The Catholic Church permits giving Protestants communion if they are in danger of death and express belief in the miraculous change of the bread into Jesus Christ. That is giving communion begrudgingly. And Catholics on holiday in Eastern Europe may receive communion in the schismatic Eastern Church if they need grace and no Catholic Church is available. So, communion is not chiefly about union but about grace. Anyway, it has to give you grace and let you worry about furthering the unity for there is no unity without grace. 

If intercommunion leads people to the notion that one Church is as good as another which no true Catholic can accept then that does not disprove its goodness. It only proves that the Church has not educated them and that the Holy Spirit is not trying to keep them in the truth and make them see it. So it could not be the fault of intercommunion.

Catholics declare the Holy Communion of the Protestants to be invalid, to be devoid of grace. They say it appears to be the Eucharist but it is not. The Catholic Eucharist, they say, is the only true one. They do believe that in so far as the Protestant version is a prayer for grace it can give grace but that it is not sacramental. They do believe that in so far as it is a seeking of the presence of Jesus to have it within, it succeeds. But there is nothing special about it and taking holy communion gives the body and blood of Jesus that nothing else can do not even the most fervent prayer. So a Protestant service of Holy Communion is as good as a Catholic praying for grace and for Jesus to dwell within the heart. The reason Protestants are supposed to have an invalid Eucharist is because they are not ordained right. The power to celebrate the true sacrament has to be inherited through the bishops from the apostles.

It seems plain from this that the Catholics cannot take communion in a Protestant service because it is not communion. But this is a mistake. The sceptical Catholic can partake even if it is administered by a Church that requires her to believe it is communion. The requirement is that Church’s problem. The Catholic can take it as a sign of Christian fellowship, as a way of receiving Jesus’’ presence and grace. The Catholic who thinks it is real communion can take it because communion belongs to Christ and not the Church. It is not a declaration of membership of the other Church but of membership of Christ. It is a declaration of approval of the goodness in the Church but not necessarily of approval of the error and evil in it.

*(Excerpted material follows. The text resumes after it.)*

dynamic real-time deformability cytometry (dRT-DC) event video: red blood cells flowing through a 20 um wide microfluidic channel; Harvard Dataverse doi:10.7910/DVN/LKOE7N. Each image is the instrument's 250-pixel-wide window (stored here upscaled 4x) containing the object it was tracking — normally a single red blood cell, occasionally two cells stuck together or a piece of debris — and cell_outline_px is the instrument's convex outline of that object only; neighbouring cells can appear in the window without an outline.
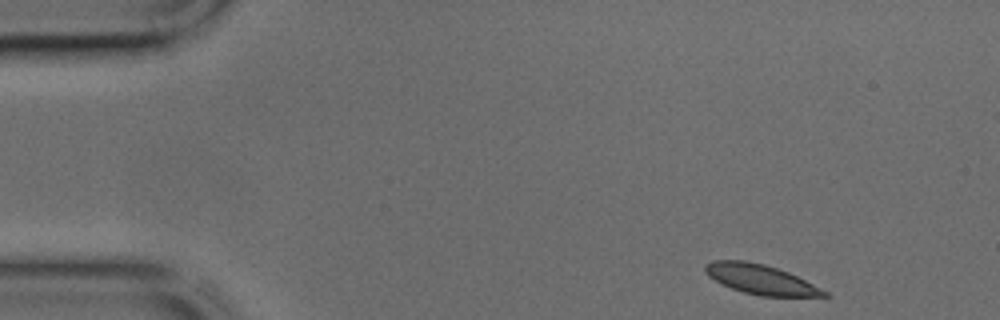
{"species": "common noctule bat (a hibernating species)", "species_latin": "Nyctalus noctula", "temperature_condition": "cold", "stored_images_in_passage": 41, "camera_frame_rate_fps": 3000, "um_per_image_px": 0.085, "animal": {"sex": "male", "body_mass_g": 17.9, "forearm_length_mm": 54.2}, "frame": {"image": 1, "passage_image": 1, "time_ms": 0.0, "image_size_px": [1000, 320], "cell_outline_px": [[832, 296], [760, 296], [744, 292], [720, 284], [708, 276], [704, 272], [704, 264], [712, 260], [744, 260], [764, 264], [788, 272], [828, 292]], "centroid_in_image_um": [64.59, 23.74], "position_along_channel_um": 20.4, "area_um2": 20.52}}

The Protestant who does not believe that the bread and wine become the body and blood of Jesus cannot receive communion in the Catholic Church which does believe all that. The Protestant will hold that it is because God forbids idolatry, the worship of what is not God as God and might say, “Catholic communion is unholy if it is idolatrous. The Devil dwells in it for the apostle Paul said that heathens sacrifice to Devils though they mean to honour good gods.” The Protestant would have to answer, “Amen”, when the priest says, “The Body of Christ”, and that would be insincere and traitorous of him. Should the Church discard all the rites in the Mass that convey the notion of transubstantiation and leave the interpretation of the Eucharist open? No the meaning would still be there so it would be no help.

The ban on intercommunion in the Catholic Church when it concerns devoted believers who are not baptised or not Catholics is just bigotry. The Protestant who wants communion in order to let God erase her sins because she believes God is bigger than any errors in belief she makes is banned. And she is banned because the Church decrees that only believers in the Catholic Church have the right to take communion for communion is a declaration of belief. It is supposed to be about building up a community that shares a faith and agrees on the faith.  The Church has a rule that if anybody presents for communion that it must be presumed they are sincere enough to receive and in a state of union with God that needs this spiritual food because God is so merciful and sinners do sometimes change suddenly for the better.  Yet while pro-abortionist political "Catholics" get communion sincere Christians are excluded.  And such "Catholics" get all the pity.